I think more about larger issues. I pester my successors with comments and suggestions, but I am not in what I would call the security-specific selection arena, other than if I see them doing something in an area where I have some knowledge, I will provide free advice – which is worth about as much as I charge.

Do I miss managing money? Not particularly. I look at the time that I was off on my sabbatical and came back, and nothing has really changed. There was a major financial collapse with a desperate need for liquidity.

I have said to pension funds that you never know the value of liquidity until you need it or don't have access to it. They tended to get a sense of that in the credit collapse. Here in 2011 and 2012, memories are exceedingly short, and the bad behaviors that I saw before are alive and well today.
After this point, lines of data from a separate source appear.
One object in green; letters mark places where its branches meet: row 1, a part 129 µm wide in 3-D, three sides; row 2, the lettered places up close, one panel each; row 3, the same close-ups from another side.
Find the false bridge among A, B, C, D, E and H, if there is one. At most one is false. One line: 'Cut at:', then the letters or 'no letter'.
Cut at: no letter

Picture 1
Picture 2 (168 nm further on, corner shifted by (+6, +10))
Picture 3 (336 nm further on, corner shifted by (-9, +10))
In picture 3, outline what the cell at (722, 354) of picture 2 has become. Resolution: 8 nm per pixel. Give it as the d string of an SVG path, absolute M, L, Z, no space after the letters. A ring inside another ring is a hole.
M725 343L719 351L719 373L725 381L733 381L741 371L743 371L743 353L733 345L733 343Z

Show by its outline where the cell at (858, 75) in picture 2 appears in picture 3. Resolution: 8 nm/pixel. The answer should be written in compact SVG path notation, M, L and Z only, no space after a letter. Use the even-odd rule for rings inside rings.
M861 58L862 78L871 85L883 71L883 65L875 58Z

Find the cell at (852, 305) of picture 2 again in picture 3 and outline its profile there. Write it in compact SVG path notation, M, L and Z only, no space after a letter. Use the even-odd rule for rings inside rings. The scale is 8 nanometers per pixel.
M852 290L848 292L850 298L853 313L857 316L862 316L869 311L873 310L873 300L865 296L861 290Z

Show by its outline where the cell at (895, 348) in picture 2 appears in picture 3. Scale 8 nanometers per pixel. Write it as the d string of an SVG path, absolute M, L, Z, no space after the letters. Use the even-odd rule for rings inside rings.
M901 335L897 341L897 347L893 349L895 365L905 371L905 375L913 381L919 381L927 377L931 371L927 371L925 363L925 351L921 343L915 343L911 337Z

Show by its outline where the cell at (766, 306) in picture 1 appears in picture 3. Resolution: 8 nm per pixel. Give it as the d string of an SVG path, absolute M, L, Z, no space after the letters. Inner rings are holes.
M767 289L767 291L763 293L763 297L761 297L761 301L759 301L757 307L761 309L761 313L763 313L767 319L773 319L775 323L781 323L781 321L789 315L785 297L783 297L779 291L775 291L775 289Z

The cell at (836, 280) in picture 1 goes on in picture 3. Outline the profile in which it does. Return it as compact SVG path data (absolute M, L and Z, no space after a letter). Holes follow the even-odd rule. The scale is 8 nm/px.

It is a very difficult time to be managing money, particularly with the high-volatility, risk-on/risk-off environment that we are in.

I am going to come to some of the macro issues in a bit, but first, in the beginning of December last year you launched your first new fund in 25 years, the FPA International Value Fund. Why at that time?

We had been looking internationally at company-specific data. What portion of corporate revenues is international? How can that benefit our investments? Since many of us at the firm believed that the recovery growth rates in the US would be very much substandard, could we gain something more in this area?

The opportunity came via Steven Romick when Pierre O. Py and Eric Bakota became available. We went through a long vetting process that lasted for eight months. In all things, at FPA we wanted to create an environment that would enable long-term success for the strategy. We have committed to building it over time and very pleased with their progress thus far. Their style fits very much with many of the styles and philosophies at FPA. The cultural and investment fit is right and we are excited about the prospects for the strategy.

Let’s talk about investing style. You were forecasting a global financial meltdown starting as early as 2007, and you moved to a large cash position. And for this prudence you received shareholder criticism and redemptions. From a business – but not necessarily an investing point of view – does it make sense to take an extreme position away from the consensus?

That is always a hard question to answer. When I speak to graduate students at the University of Southern California, I say, “Each of you is going to have to answer that question yourself.” For me, investing comes first and what happens to the business comes second. If I didn't pay attention and do what was right investment-wise, I wouldn't have a business longer-term.

I got an early test of that in the 1980s, when a client terminated me and the account was one of the best at our firm. It represented a 50% to 60% loss of business in one day. It was because I was not willing to pay kickbacks to keep the account. I said, “What more can happen to me than that?”

In one way it was very negative, but in another way it was very freeing. I have never looked back.

In 2007, we went to our separate account clients and said, “We're taking the cash up. Your choice is either to stay or leave.” Fortunately, they all stayed. That doesn't mean they didn't redeem some portion of their capital.

The volatility was highest in my equity mutual fund. It makes managing a fund more difficult, when you have sizeable shareholder redemptions. In 2007-2009, if I did not have a large cash position, I would have been selling into a very negative market environment, thereby hurting our own investments and harming our existing shareholders. I have no regrets about holding cash, and I don't think there were a lot of fund managers who did this.